The first of seven portable, shipping container-sized AI data centres landed on Australian soil this month, as local startup WinDC prepares to place them at renewable energy hubs around the country.

The company, founded in 2019 by ASE Tech CEO Andrew Sjoquist, will deploy 11 megawatts of processing power across renewable energy sites such as wind and solar farms, including initial locations in New South Wales and Western Australia, it announced on Monday.

While that amount of power is much lower than seven traditional data centres could accomodate, bringing AI data processing closer to where renewable electricity is generated will help prevent energy from being lost in transmission lines or curtailed due to oversupply in the wider network, WinDC suggested.
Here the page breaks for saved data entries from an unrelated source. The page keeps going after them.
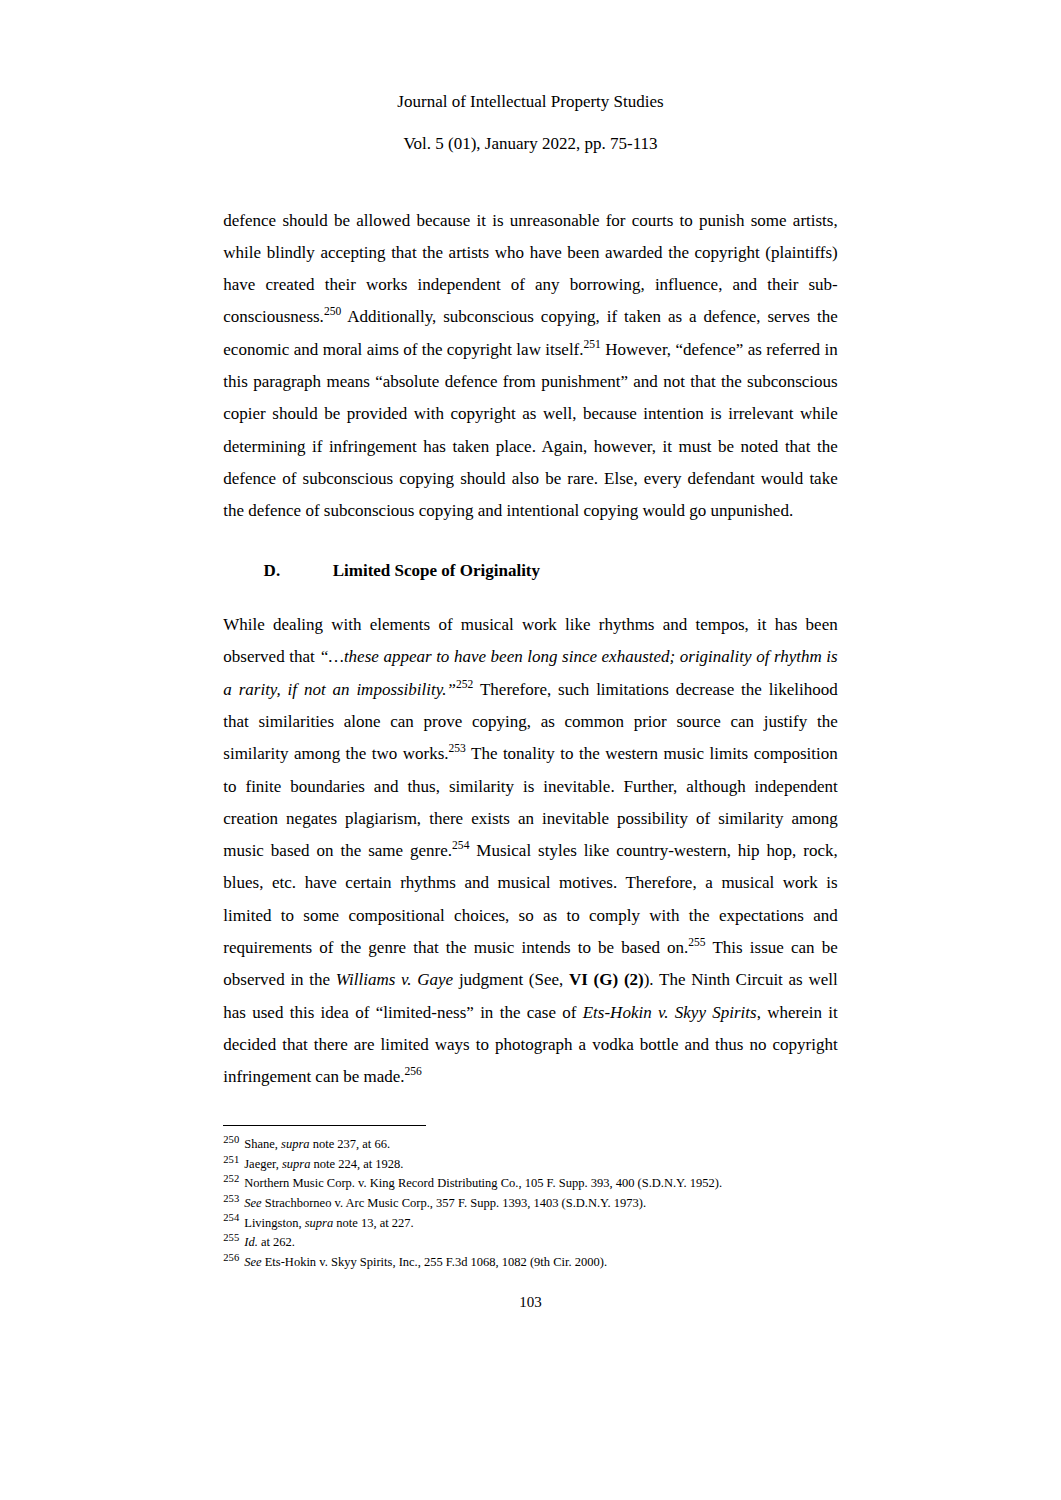Journal of Intellectual Property Studies
Vol. 5 (01), January 2022, pp. 75-113
defence should be allowed because it is unreasonable for courts to punish some artists, while blindly accepting that the artists who have been awarded the copyright (plaintiffs) have created their works independent of any borrowing, influence, and their sub-consciousness.250 Additionally, subconscious copying, if taken as a defence, serves the economic and moral aims of the copyright law itself.251 However, “defence” as referred in this paragraph means “absolute defence from punishment” and not that the subconscious copier should be provided with copyright as well, because intention is irrelevant while determining if infringement has taken place. Again, however, it must be noted that the defence of subconscious copying should also be rare. Else, every defendant would take the defence of subconscious copying and intentional copying would go unpunished.
D. Limited Scope of Originality
While dealing with elements of musical work like rhythms and tempos, it has been observed that “…these appear to have been long since exhausted; originality of rhythm is a rarity, if not an impossibility.”252 Therefore, such limitations decrease the likelihood that similarities alone can prove copying, as common prior source can justify the similarity among the two works.253 The tonality to the western music limits composition to finite boundaries and thus, similarity is inevitable. Further, although independent creation negates plagiarism, there exists an inevitable possibility of similarity among music based on the same genre.254 Musical styles like country-western, hip hop, rock, blues, etc. have certain rhythms and musical motives. Therefore, a musical work is limited to some compositional choices, so as to comply with the expectations and requirements of the genre that the music intends to be based on.255 This issue can be observed in the Williams v. Gaye judgment (See, VI (G) (2)). The Ninth Circuit as well has used this idea of “limited-ness” in the case of Ets-Hokin v. Skyy Spirits, wherein it decided that there are limited ways to photograph a vodka bottle and thus no copyright infringement can be made.256
250 Shane, supra note 237, at 66.
251 Jaeger, supra note 224, at 1928.
252 Northern Music Corp. v. King Record Distributing Co., 105 F. Supp. 393, 400 (S.D.N.Y. 1952).
253 See Strachborneo v. Arc Music Corp., 357 F. Supp. 1393, 1403 (S.D.N.Y. 1973).
254 Livingston, supra note 13, at 227.
255 Id. at 262.
256 See Ets-Hokin v. Skyy Spirits, Inc., 255 F.3d 1068, 1082 (9th Cir. 2000).
103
"The localised consumption of electricity, as opposed to transmitting it long distances to metropolitan city-based data centres, reduces the demand and therefore investment required in electricity transmission networks – the grid,” the company said.

“Australia has the wind, the sun, and the land to be a genuine force in global AI infrastructure,” Sjoquist added in a statement.

“What has been holding us back is the grid.

“We identified that problem 10 years ago working alongside renewable energy providers on the east coast, and this is the solution we built."

Not completely ‘Made in Australia’ just yet

WinDC’s data centres are built in the United States and Europe by American computing company Armada, but both firms said they planned to shift production to Australia “once WinDC reaches a defined number of units in-country".

WinDC would not confirm exactly how many units it would require before bringing its data centre production to Australia, but confirmed to Information Age it was “in the dozens”.

The firm said it also hoped to attract global technology companies to carry out more of their AI computation in Australia, rather than in the US or Europe.


WinDC executive director Jonathan Staff (left) with founder and CEO Andrew Sjoquist (right). Image: WinDC / Supplied

Sjoquist suggested WinDC’s partnership with Armada aligned with the Australian government’s push "to ensure that the next generation of AI-ready infrastructure is not only deployed here, but increasingly built, integrated, and scaled from Australia itself”.

The deployment and operation of WinDC’s portable data centres will be managed by Armada, but will integrate WinDC’s software platform which “prioritises and manages the efficient use of renewable energy during operations”, the company said.

The data centres have a closed loop cooling system; can host a combination of graphics processing units (GPUs) and central processing units (CPUs); and can be deployed in around 90 days with internet connectivity from 5G, SpaceX’s Starlink, or fibre, WinDC added.

Armada co-founder and CEO Dan Wright argued centralised AI infrastructure such as data centres in major cities could not keep up with escalating computing demand.

“This partnership with WinDC enables sovereign AI factories to be built where energy is produced, delivering resilient, scalable compute without waiting on grid expansion in Australia,” he said.

The push for more efficient AI

Other Australian companies and researchers have also been developing ways to more efficiently power AI-based computing, as carbon emissions from domestic data centres continue to rise.

Local AI neocloud infrastructure company Firmus has pledged to pursue “transformative reductions in energy and water use” as it builds its down data centres around Australia with tens of thousands of NVIDIA GPUs.

The company has said it will have “facilities sited where renewable capacity already exists, reducing grid strain and transmission loss”.

This approach is similar to WinDC’s, but both companies are still at the relatively early stages of their infrastructure buildouts.

Meanwhile, researchers at the University of Sydney are designing more efficient AI chips which use light for processing instead of electricity, and a new data centre in Melbourne is being powered by millions of human brain cells which require much less energy than traditional computer chips.